- [Instruction]: With the images removed, transcribe the listing that follows exactly.

- [Material for this exercise]:
# # #

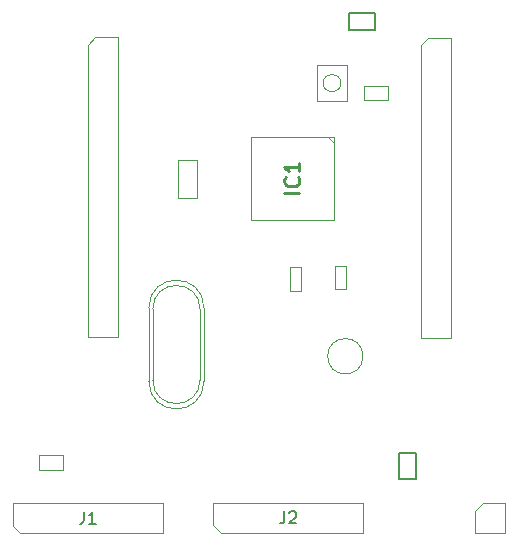
<source format=gbr>
G04 #@! TF.GenerationSoftware,KiCad,Pcbnew,5.1.7-a382d34a8~88~ubuntu18.04.1*
G04 #@! TF.CreationDate,2021-06-07T17:39:16+05:30*
G04 #@! TF.ProjectId,stm32wb_Dev_v2,73746d33-3277-4625-9f44-65765f76322e,rev?*
G04 #@! TF.SameCoordinates,Original*
G04 #@! TF.FileFunction,Other,Fab,Top*
%FSLAX46Y46*%
G04 Gerber Fmt 4.6, Leading zero omitted, Abs format (unit mm)*
G04 Created by KiCad (PCBNEW 5.1.7-a382d34a8~88~ubuntu18.04.1) date 2021-06-07 17:39:16*
%MOMM*%
%LPD*%
G01*
G04 APERTURE LIST*
%ADD10C,0.100000*%
%ADD11C,0.127000*%
%ADD12C,0.254000*%
%ADD13C,0.150000*%
G04 APERTURE END LIST*
D10*
X111306000Y-59847600D02*
X111806000Y-60347600D01*
X104806000Y-59847600D02*
X111806000Y-59847600D01*
X104806000Y-66847600D02*
X104806000Y-59847600D01*
X111806000Y-66847600D02*
X104806000Y-66847600D01*
X111806000Y-59847600D02*
X111806000Y-66847600D01*
X88866200Y-88018800D02*
X86866200Y-88018800D01*
X88866200Y-86768800D02*
X88866200Y-88018800D01*
X86866200Y-86768800D02*
X88866200Y-86768800D01*
X86866200Y-88018800D02*
X86866200Y-86768800D01*
X111915000Y-70765200D02*
X112815000Y-70765200D01*
X112815000Y-70765200D02*
X112815000Y-72765200D01*
X112815000Y-72765200D02*
X111915000Y-72765200D01*
X111915000Y-72765200D02*
X111915000Y-70765200D01*
X109010000Y-72892200D02*
X108110000Y-72892200D01*
X108110000Y-72892200D02*
X108110000Y-70892200D01*
X108110000Y-70892200D02*
X109010000Y-70892200D01*
X109010000Y-70892200D02*
X109010000Y-72892200D01*
X119162000Y-52075100D02*
X119797000Y-51440100D01*
X119162000Y-76840100D02*
X119162000Y-52075100D01*
X121702000Y-76840100D02*
X119162000Y-76840100D01*
X121702000Y-51440100D02*
X121702000Y-76840100D01*
X119797000Y-51440100D02*
X121702000Y-51440100D01*
X90970100Y-52054800D02*
X91605100Y-51419800D01*
X90970100Y-76819800D02*
X90970100Y-52054800D01*
X93510100Y-76819800D02*
X90970100Y-76819800D01*
X93510100Y-51419800D02*
X93510100Y-76819800D01*
X91605100Y-51419800D02*
X93510100Y-51419800D01*
D11*
X117281000Y-88848100D02*
X117281000Y-86648100D01*
X118721000Y-88848100D02*
X118721000Y-86648100D01*
X117281000Y-88848100D02*
X118721000Y-88848100D01*
X117281000Y-86648100D02*
X118721000Y-86648100D01*
X113050000Y-49376400D02*
X115250000Y-49376400D01*
X113050000Y-50816400D02*
X115250000Y-50816400D01*
X113050000Y-49376400D02*
X113050000Y-50816400D01*
X115250000Y-49376400D02*
X115250000Y-50816400D01*
D10*
X98602900Y-61805000D02*
X100202900Y-61805000D01*
X98602900Y-65005000D02*
X98602900Y-61805000D01*
X100202900Y-65005000D02*
X98602900Y-65005000D01*
X100202900Y-61805000D02*
X100202900Y-65005000D01*
X123797000Y-91495900D02*
X124432000Y-90860900D01*
X123797000Y-93400900D02*
X123797000Y-91495900D01*
X126337000Y-93400900D02*
X123797000Y-93400900D01*
X126337000Y-90860900D02*
X126337000Y-93400900D01*
X124432000Y-90860900D02*
X126337000Y-90860900D01*
X84635300Y-92786200D02*
X84635300Y-90881200D01*
X84635300Y-90881200D02*
X97335300Y-90881200D01*
X97335300Y-90881200D02*
X97335300Y-93421200D01*
X97335300Y-93421200D02*
X85270300Y-93421200D01*
X85270300Y-93421200D02*
X84635300Y-92786200D01*
X102227000Y-93385600D02*
X101592000Y-92750600D01*
X114292000Y-93385600D02*
X102227000Y-93385600D01*
X114292000Y-90845600D02*
X114292000Y-93385600D01*
X101592000Y-90845600D02*
X114292000Y-90845600D01*
X101592000Y-92750600D02*
X101592000Y-90845600D01*
X114354000Y-55524200D02*
X116354000Y-55524200D01*
X116354000Y-55524200D02*
X116354000Y-56764200D01*
X116354000Y-56764200D02*
X114354000Y-56764200D01*
X114354000Y-56764200D02*
X114354000Y-55524200D01*
X112403000Y-55300900D02*
G75*
G03*
X112403000Y-55300900I-750000J0D01*
G01*
X110403000Y-53800900D02*
X112903000Y-53800900D01*
X110403000Y-56800900D02*
X110403000Y-53800900D01*
X112903000Y-56800900D02*
X110403000Y-56800900D01*
X112903000Y-53800900D02*
X112903000Y-56800900D01*
X114276000Y-78425000D02*
G75*
G03*
X114276000Y-78425000I-1500000J0D01*
G01*
X96470700Y-74433300D02*
X96470700Y-80433300D01*
X100470700Y-74433300D02*
X100470700Y-80433300D01*
X96145700Y-74308300D02*
X96145700Y-80558300D01*
X100795700Y-74308300D02*
X100795700Y-80558300D01*
X96470700Y-80433300D02*
G75*
G03*
X100470700Y-80433300I2000000J0D01*
G01*
X96470700Y-74433300D02*
G75*
G02*
X100470700Y-74433300I2000000J0D01*
G01*
X96145700Y-80558300D02*
G75*
G03*
X100795700Y-80558300I2325000J0D01*
G01*
X96145700Y-74308300D02*
G75*
G02*
X100795700Y-74308300I2325000J0D01*
G01*
D12*
X108880523Y-64587361D02*
X107610523Y-64587361D01*
X108759571Y-63256885D02*
X108820047Y-63317361D01*
X108880523Y-63498790D01*
X108880523Y-63619742D01*
X108820047Y-63801171D01*
X108699095Y-63922123D01*
X108578142Y-63982600D01*
X108336238Y-64043076D01*
X108154809Y-64043076D01*
X107912904Y-63982600D01*
X107791952Y-63922123D01*
X107671000Y-63801171D01*
X107610523Y-63619742D01*
X107610523Y-63498790D01*
X107671000Y-63317361D01*
X107731476Y-63256885D01*
X108880523Y-62047361D02*
X108880523Y-62773076D01*
X108880523Y-62410219D02*
X107610523Y-62410219D01*
X107791952Y-62531171D01*
X107912904Y-62652123D01*
X107973380Y-62773076D01*
D13*
X90651966Y-91603580D02*
X90651966Y-92317866D01*
X90604347Y-92460723D01*
X90509109Y-92555961D01*
X90366252Y-92603580D01*
X90271014Y-92603580D01*
X91651966Y-92603580D02*
X91080538Y-92603580D01*
X91366252Y-92603580D02*
X91366252Y-91603580D01*
X91271014Y-91746438D01*
X91175776Y-91841676D01*
X91080538Y-91889295D01*
X107608666Y-91567980D02*
X107608666Y-92282266D01*
X107561047Y-92425123D01*
X107465809Y-92520361D01*
X107322952Y-92567980D01*
X107227714Y-92567980D01*
X108037238Y-91663219D02*
X108084857Y-91615600D01*
X108180095Y-91567980D01*
X108418190Y-91567980D01*
X108513428Y-91615600D01*
X108561047Y-91663219D01*
X108608666Y-91758457D01*
X108608666Y-91853695D01*
X108561047Y-91996552D01*
X107989619Y-92567980D01*
X108608666Y-92567980D01*
M02*

</source>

# # #

- [Problem solution]:
<source format=gbr>
G04 #@! TF.GenerationSoftware,KiCad,Pcbnew,5.1.7-a382d34a8~88~ubuntu18.04.1*
G04 #@! TF.CreationDate,2021-06-07T17:39:16+05:30*
G04 #@! TF.ProjectId,stm32wb_Dev_v2,73746d33-3277-4625-9f44-65765f76322e,rev?*
G04 #@! TF.SameCoordinates,Original*
G04 #@! TF.FileFunction,Other,Fab,Top*
%FSLAX46Y46*%
G04 Gerber Fmt 4.6, Leading zero omitted, Abs format (unit mm)*
G04 Created by KiCad (PCBNEW 5.1.7-a382d34a8~88~ubuntu18.04.1) date 2021-06-07 17:39:16*
%MOMM*%
%LPD*%
G01*
G04 APERTURE LIST*
%ADD10C,0.100000*%
%ADD11C,0.127000*%
%ADD12C,0.254000*%
%ADD13C,0.150000*%
G04 APERTURE END LIST*
D10*
X111306000Y-59847600D02*
X111806000Y-60347600D01*
X104806000Y-59847600D02*
X111806000Y-59847600D01*
X104806000Y-66847600D02*
X104806000Y-59847600D01*
X111806000Y-66847600D02*
X104806000Y-66847600D01*
X111806000Y-59847600D02*
X111806000Y-66847600D01*
X88866200Y-88018800D02*
X86866200Y-88018800D01*
X88866200Y-86768800D02*
X88866200Y-88018800D01*
X86866200Y-86768800D02*
X88866200Y-86768800D01*
X86866200Y-88018800D02*
X86866200Y-86768800D01*
X111915000Y-70765200D02*
X112815000Y-70765200D01*
X112815000Y-70765200D02*
X112815000Y-72765200D01*
X112815000Y-72765200D02*
X111915000Y-72765200D01*
X111915000Y-72765200D02*
X111915000Y-70765200D01*
X109010000Y-72892200D02*
X108110000Y-72892200D01*
X108110000Y-72892200D02*
X108110000Y-70892200D01*
X108110000Y-70892200D02*
X109010000Y-70892200D01*
X109010000Y-70892200D02*
X109010000Y-72892200D01*
X119162000Y-52075100D02*
X119797000Y-51440100D01*
X119162000Y-76840100D02*
X119162000Y-52075100D01*
X121702000Y-76840100D02*
X119162000Y-76840100D01*
X121702000Y-51440100D02*
X121702000Y-76840100D01*
X119797000Y-51440100D02*
X121702000Y-51440100D01*
X90970100Y-52054800D02*
X91605100Y-51419800D01*
X90970100Y-76819800D02*
X90970100Y-52054800D01*
X93510100Y-76819800D02*
X90970100Y-76819800D01*
X93510100Y-51419800D02*
X93510100Y-76819800D01*
X91605100Y-51419800D02*
X93510100Y-51419800D01*
D11*
X117281000Y-88848100D02*
X117281000Y-86648100D01*
X118721000Y-88848100D02*
X118721000Y-86648100D01*
X117281000Y-88848100D02*
X118721000Y-88848100D01*
X117281000Y-86648100D02*
X118721000Y-86648100D01*
X113050000Y-49376400D02*
X115250000Y-49376400D01*
X113050000Y-50816400D02*
X115250000Y-50816400D01*
X113050000Y-49376400D02*
X113050000Y-50816400D01*
X115250000Y-49376400D02*
X115250000Y-50816400D01*
D10*
X98602900Y-61805000D02*
X100202900Y-61805000D01*
X98602900Y-65005000D02*
X98602900Y-61805000D01*
X100202900Y-65005000D02*
X98602900Y-65005000D01*
X100202900Y-61805000D02*
X100202900Y-65005000D01*
X123797000Y-91495900D02*
X124432000Y-90860900D01*
X123797000Y-93400900D02*
X123797000Y-91495900D01*
X126337000Y-93400900D02*
X123797000Y-93400900D01*
X126337000Y-90860900D02*
X126337000Y-93400900D01*
X124432000Y-90860900D02*
X126337000Y-90860900D01*
X84635300Y-92786200D02*
X84635300Y-90881200D01*
X84635300Y-90881200D02*
X97335300Y-90881200D01*
X97335300Y-90881200D02*
X97335300Y-93421200D01*
X97335300Y-93421200D02*
X85270300Y-93421200D01*
X85270300Y-93421200D02*
X84635300Y-92786200D01*
X102227000Y-93385600D02*
X101592000Y-92750600D01*
X114292000Y-93385600D02*
X102227000Y-93385600D01*
X114292000Y-90845600D02*
X114292000Y-93385600D01*
X101592000Y-90845600D02*
X114292000Y-90845600D01*
X101592000Y-92750600D02*
X101592000Y-90845600D01*
X114354000Y-55524200D02*
X116354000Y-55524200D01*
X116354000Y-55524200D02*
X116354000Y-56764200D01*
X116354000Y-56764200D02*
X114354000Y-56764200D01*
X114354000Y-56764200D02*
X114354000Y-55524200D01*
X112403000Y-55300900D02*
G75*
G03*
X112403000Y-55300900I-750000J0D01*
G01*
X110403000Y-53800900D02*
X112903000Y-53800900D01*
X110403000Y-56800900D02*
X110403000Y-53800900D01*
X112903000Y-56800900D02*
X110403000Y-56800900D01*
X112903000Y-53800900D02*
X112903000Y-56800900D01*
X114276000Y-78425000D02*
G75*
G03*
X114276000Y-78425000I-1500000J0D01*
G01*
X96470700Y-74433300D02*
X96470700Y-80433300D01*
X100470700Y-74433300D02*
X100470700Y-80433300D01*
X96145700Y-74308300D02*
X96145700Y-80558300D01*
X100795700Y-74308300D02*
X100795700Y-80558300D01*
X96470700Y-80433300D02*
G75*
G03*
X100470700Y-80433300I2000000J0D01*
G01*
X96470700Y-74433300D02*
G75*
G02*
X100470700Y-74433300I2000000J0D01*
G01*
X96145700Y-80558300D02*
G75*
G03*
X100795700Y-80558300I2325000J0D01*
G01*
X96145700Y-74308300D02*
G75*
G02*
X100795700Y-74308300I2325000J0D01*
G01*
D12*
X108880523Y-64587361D02*
X107610523Y-64587361D01*
X108759571Y-63256885D02*
X108820047Y-63317361D01*
X108880523Y-63498790D01*
X108880523Y-63619742D01*
X108820047Y-63801171D01*
X108699095Y-63922123D01*
X108578142Y-63982600D01*
X108336238Y-64043076D01*
X108154809Y-64043076D01*
X107912904Y-63982600D01*
X107791952Y-63922123D01*
X107671000Y-63801171D01*
X107610523Y-63619742D01*
X107610523Y-63498790D01*
X107671000Y-63317361D01*
X107731476Y-63256885D01*
X108880523Y-62047361D02*
X108880523Y-62773076D01*
X108880523Y-62410219D02*
X107610523Y-62410219D01*
X107791952Y-62531171D01*
X107912904Y-62652123D01*
X107973380Y-62773076D01*
D13*
X90651966Y-91603580D02*
X90651966Y-92317866D01*
X90604347Y-92460723D01*
X90509109Y-92555961D01*
X90366252Y-92603580D01*
X90271014Y-92603580D01*
X91651966Y-92603580D02*
X91080538Y-92603580D01*
X91366252Y-92603580D02*
X91366252Y-91603580D01*
X91271014Y-91746438D01*
X91175776Y-91841676D01*
X91080538Y-91889295D01*
X107608666Y-91567980D02*
X107608666Y-92282266D01*
X107561047Y-92425123D01*
X107465809Y-92520361D01*
X107322952Y-92567980D01*
X107227714Y-92567980D01*
X108037238Y-91663219D02*
X108084857Y-91615600D01*
X108180095Y-91567980D01*
X108418190Y-91567980D01*
X108513428Y-91615600D01*
X108561047Y-91663219D01*
X108608666Y-91758457D01*
X108608666Y-91853695D01*
X108561047Y-91996552D01*
X107989619Y-92567980D01*
X108608666Y-92567980D01*
M02*

</source>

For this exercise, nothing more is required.